- NRL Rank: 13th
- Play-off result: Missed finals
- 2001 record: Wins: 6; draws: 2; losses: 18
- Points scored: For: 514; against: 771

Team information
- Coach: Tim Sheens (resigned on 25 May) Murray Hurst
- Captain: Paul Bowman;
- Stadium: Dairy Farmers Stadium
- Avg. attendance: 13,133
- High attendance: 21,729 (vs. Brisbane Broncos, Round 1)

Top scorers
- Tries: Glenn Morrison (13)
- Goals: Julian O'Neill (56)
- Points: Julian O'Neill (156)
| ← 2000 |  | 2002 → |

= 2001 North Queensland Cowboys season =

The 2001 North Queensland Cowboys season was the 7th in the club's history. Coached by Tim Sheens and captained by Paul Bowman, they competed in the NRL's 2001 Telstra Premiership.

Following a mid-season club taker over by News Limited, Sheens resigned as head coach on 25 May and was replaced by his assistant, Murray Hurst.

* _Recorded data_

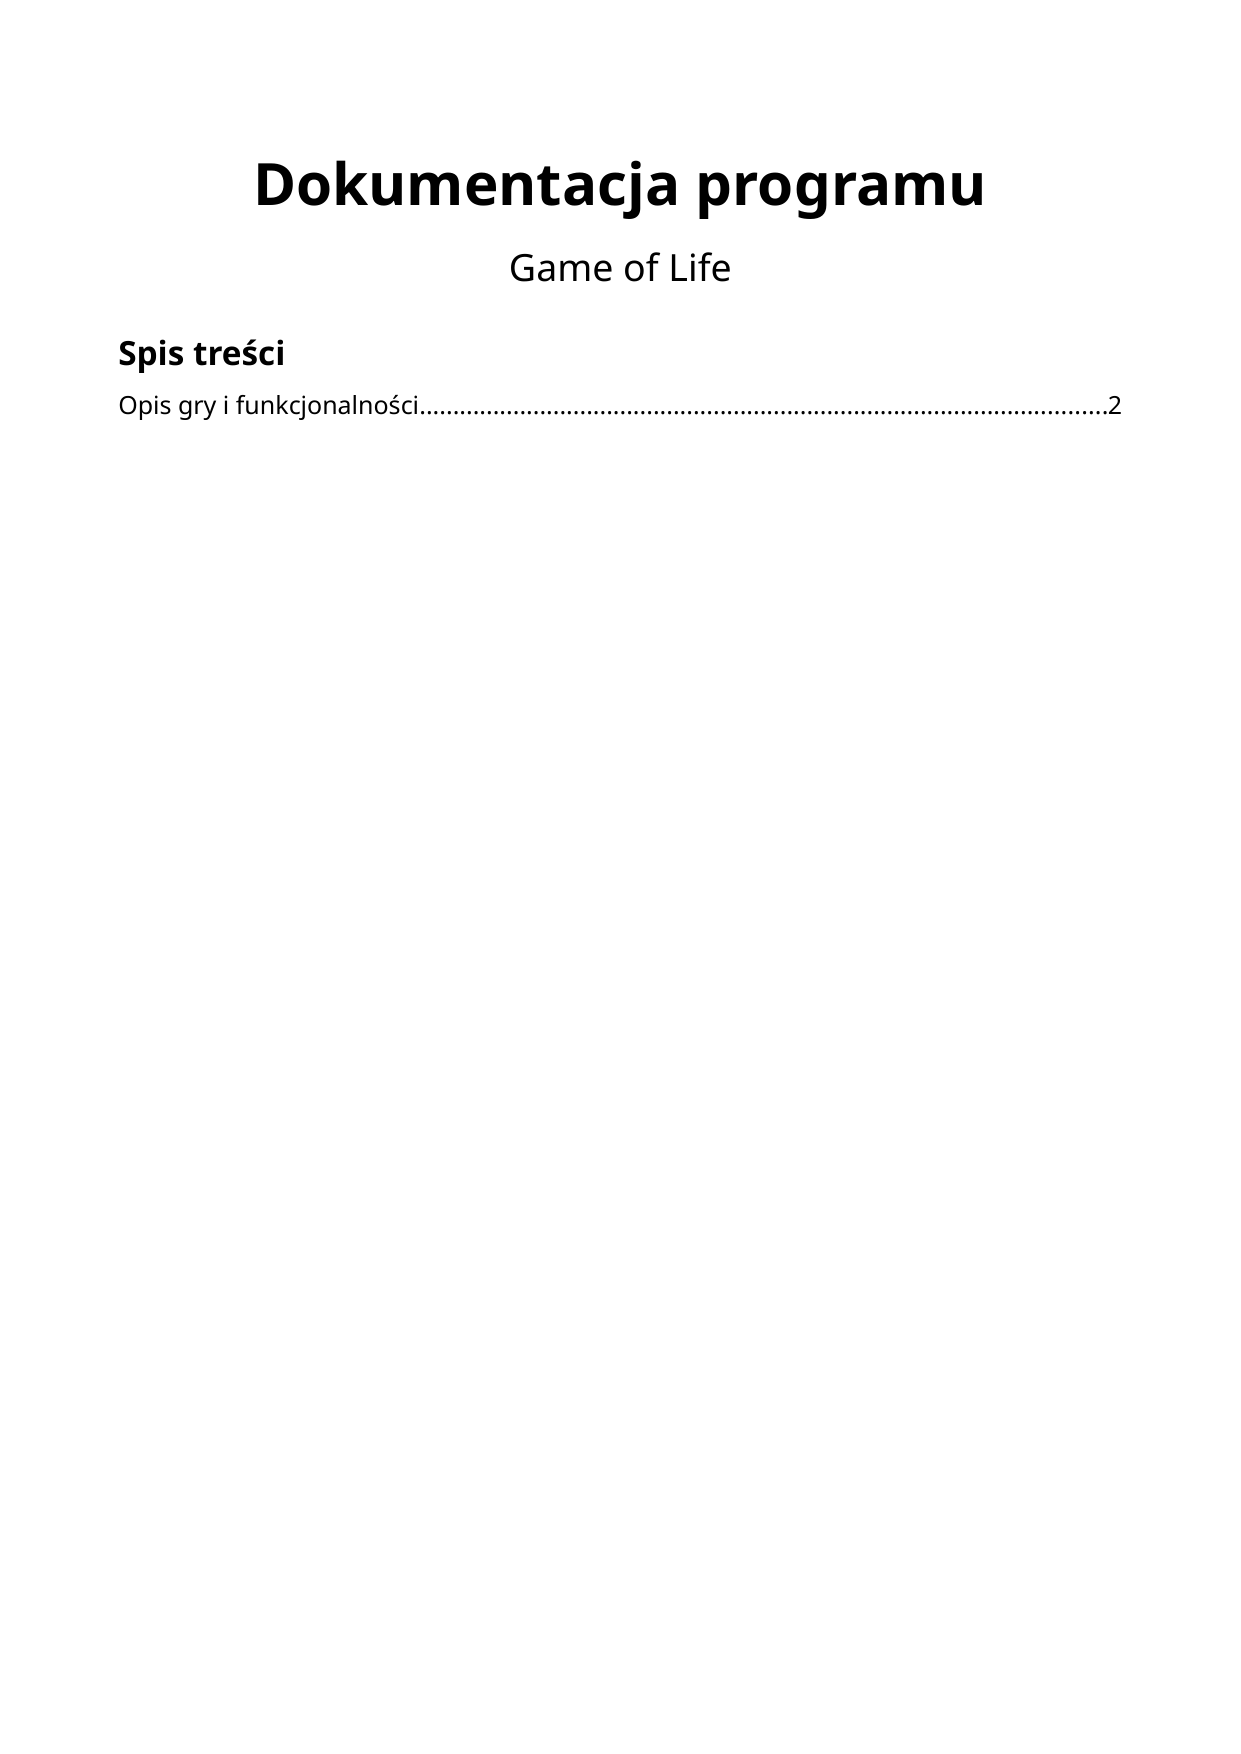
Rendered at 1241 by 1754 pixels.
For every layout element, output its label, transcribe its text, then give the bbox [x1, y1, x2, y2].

text Opis gry i funkcjonalności 2 [118, 388, 1122, 422]
subtitle Spis treści [118, 330, 1122, 375]
subtitle Game of Life [118, 241, 1122, 292]
title Dokumentacja programu [118, 143, 1122, 223]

* _Work to do_
A – In the 2001 North Queensland Cowboys season text, who replaced Tim Sheens as head coach?
B – Quote the 2001 North Queensland Cowboys season text from "- Points: Julian" up to and including "2001 Telstra Premiership.".
The records come from a different source than the text.

* _Answers to the tasks_
A – Murray Hurst, his assistant, replaced him.

B –
- Points: Julian O'Neill (156)
| ← 2000 |  | 2002 → |

= 2001 North Queensland Cowboys season =

The 2001 North Queensland Cowboys season was the 7th in the club's history. Coached by Tim Sheens and captained by Paul Bowman, they competed in the NRL's 2001 Telstra Premiership.